Text data extracted from pages
····················

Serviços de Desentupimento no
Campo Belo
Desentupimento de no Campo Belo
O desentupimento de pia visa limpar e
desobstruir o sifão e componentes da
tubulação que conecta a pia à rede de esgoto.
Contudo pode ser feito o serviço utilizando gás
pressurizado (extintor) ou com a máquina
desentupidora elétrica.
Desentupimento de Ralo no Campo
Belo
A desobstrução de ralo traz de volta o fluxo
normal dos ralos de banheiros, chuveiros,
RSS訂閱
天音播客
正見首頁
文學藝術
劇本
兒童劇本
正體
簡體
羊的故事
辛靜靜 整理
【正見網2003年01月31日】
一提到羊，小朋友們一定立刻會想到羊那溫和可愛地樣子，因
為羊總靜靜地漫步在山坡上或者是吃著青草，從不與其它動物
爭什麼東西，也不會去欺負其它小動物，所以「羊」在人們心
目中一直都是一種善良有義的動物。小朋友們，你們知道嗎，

····················

Copy word for word every line from the beginning of the records up to and including the line that contains "pressurizado (extintor) ou com a máquina".

**EXERCISE RESULT:**
Serviços de Desentupimento no
Campo Belo
Desentupimento de no Campo Belo
O desentupimento de pia visa limpar e
desobstruir o sifão e componentes da
tubulação que conecta a pia à rede de esgoto.
Contudo pode ser feito o serviço utilizando gás
pressurizado (extintor) ou com a máquina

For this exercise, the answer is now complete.